━━━━━ The input

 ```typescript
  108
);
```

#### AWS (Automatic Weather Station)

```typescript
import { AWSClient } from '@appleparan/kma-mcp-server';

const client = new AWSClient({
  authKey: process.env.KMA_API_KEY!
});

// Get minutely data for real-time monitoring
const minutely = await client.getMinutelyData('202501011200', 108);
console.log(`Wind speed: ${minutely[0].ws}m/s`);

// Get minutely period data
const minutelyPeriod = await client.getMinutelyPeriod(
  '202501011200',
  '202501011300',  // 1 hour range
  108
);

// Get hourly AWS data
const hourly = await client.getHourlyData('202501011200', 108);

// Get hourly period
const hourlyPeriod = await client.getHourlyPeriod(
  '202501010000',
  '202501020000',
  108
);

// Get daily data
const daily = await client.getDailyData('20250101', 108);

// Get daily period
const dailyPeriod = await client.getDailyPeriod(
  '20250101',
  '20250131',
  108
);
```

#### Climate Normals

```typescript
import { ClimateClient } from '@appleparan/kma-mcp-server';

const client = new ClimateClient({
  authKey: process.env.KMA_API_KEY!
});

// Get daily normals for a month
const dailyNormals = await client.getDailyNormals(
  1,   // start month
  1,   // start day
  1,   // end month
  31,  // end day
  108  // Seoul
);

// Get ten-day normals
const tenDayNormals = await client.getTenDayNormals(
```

━━━━━━━━━━

Reproduce all the records. Keep them exact, please.

 ```typescript
  108
);
```

#### AWS (Automatic Weather Station)

```typescript
import { AWSClient } from '@appleparan/kma-mcp-server';

const client = new AWSClient({
  authKey: process.env.KMA_API_KEY!
});

// Get minutely data for real-time monitoring
const minutely = await client.getMinutelyData('202501011200', 108);
console.log(`Wind speed: ${minutely[0].ws}m/s`);

// Get minutely period data
const minutelyPeriod = await client.getMinutelyPeriod(
  '202501011200',
  '202501011300',  // 1 hour range
  108
);

// Get hourly AWS data
const hourly = await client.getHourlyData('202501011200', 108);

// Get hourly period
const hourlyPeriod = await client.getHourlyPeriod(
  '202501010000',
  '202501020000',
  108
);

// Get daily data
const daily = await client.getDailyData('20250101', 108);

// Get daily period
const dailyPeriod = await client.getDailyPeriod(
  '20250101',
  '20250131',
  108
);
```

#### Climate Normals

```typescript
import { ClimateClient } from '@appleparan/kma-mcp-server';

const client = new ClimateClient({
  authKey: process.env.KMA_API_KEY!
});

// Get daily normals for a month
const dailyNormals = await client.getDailyNormals(
  1,   // start month
  1,   // start day
  1,   // end month
  31,  // end day
  108  // Seoul
);

// Get ten-day normals
const tenDayNormals = await client.getTenDayNormals(
```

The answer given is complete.